Mark Your Calendar!
Please join us for the Virtual CTNIG AGM
Friday, December 10, 1900 - 2100
Includes a meditation, short business meeting and a presentation
Presentation - Self-Compassion Practice for Nursing Students and Nurses too!
Speaker - Jennifer Waite RN, Master’s candidate
Jennifer Waite, RN: Jennifer Waite is a registered nurse, currently working in the intensive care unit at Kingston Health Sciences Center and at the new Transitional Care Centre at Providence Care Hospital in Kingston, Ontario. Jennifer is also a candidate for a Master’s in Nursing Science at Queen’s University, with a thesis on the understanding and benefits of self-compassion in nursing students. Jennifer’s own experience completing her undergraduate program while navigating life challenges as a single mother of four, has shaped her passion and interest in studying how self-compassion can be used as a method of emotional support for nursing students, to promote their mental well-being and career longevity. Jennifer believes that nursing students are often left on their own to cope with the destructive emotions that surface from offering compassionate care to patients. Jennifer’s focus on self-compassion as an embodied attitude seeks to decrease nursing student’s perceived stress and self-judgment. Jennifer is embracing the art of storytelling by using a scholarly personal narrative methodology to describe how undergraduate nursing education shaped her understanding of self-compassion.
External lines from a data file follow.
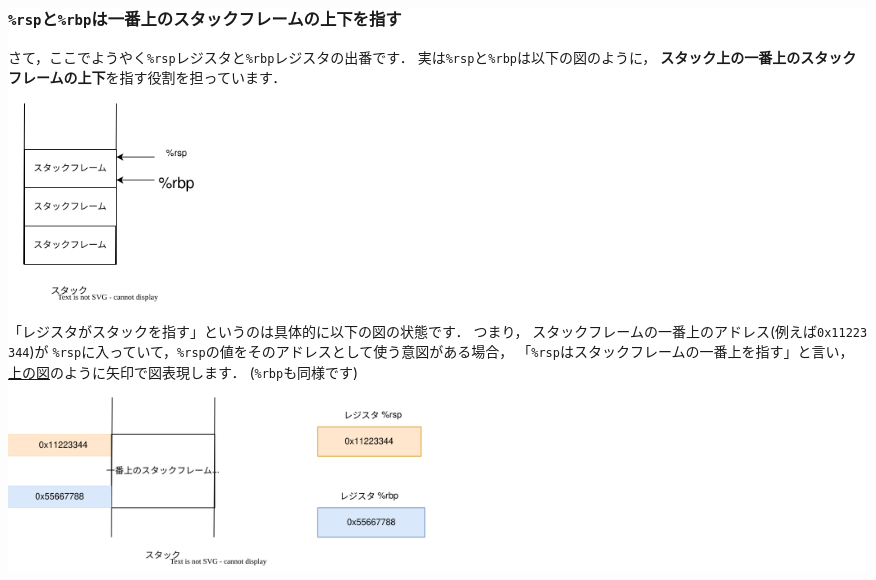 ### `%rsp`と`%rbp`は一番上のスタックフレームの上下を指す

さて，ここでようやく`%rsp`レジスタと`%rbp`レジスタの出番です．
実は`%rsp`と`%rbp`は以下の図のように，
**スタック上の一番上のスタックフレームの上下**を指す役割を担っています．

<img src="figs/stack-frame2.svg" height="200px" id="fig:stack-frame2">

「レジスタがスタックを指す」というのは具体的に以下の図の状態です．
つまり，
スタックフレームの一番上のアドレス(例えば`0x11223344`)が
`%rsp`に入っていて，`%rsp`の値をそのアドレスとして使う意図がある場合，
「`%rsp`はスタックフレームの一番上を指す」と言い，
[上の図](#fig:stack-frame2)のように矢印で図表現します．
(`%rbp`も同様です)

<img src="figs/stack-frame3.svg" height="170px" id="fig:stack-frame3">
Self-Compassion Practice for Nursing Students and Nurses too! While nursing students must learn to offer compassion to others as part of the nursing practice core competencies, their ability to manage difficult emotions can be challenging, especially if they are experiencing chronic perceived stress. Nursing students try to cope, but common coping strategies are to avoid and escape, which are maladaptive for managing one’s mental and emotional health. A complementary practice shown to support healthcare workers mental health is self-compassion. Self-compassion practice has shown to significantly reduce healthcare professionals’ symptoms of burnout and perceived stress levels, as well as enhance their emotional well-being and foster their ability to offer compassionate care. Conceptualized by three components: mindfulness, self-kindness, and common humanity - self-compassion practice is an ‘in the moment practice’- an attitude that can be developed, which has demonstrated utility for nursing students.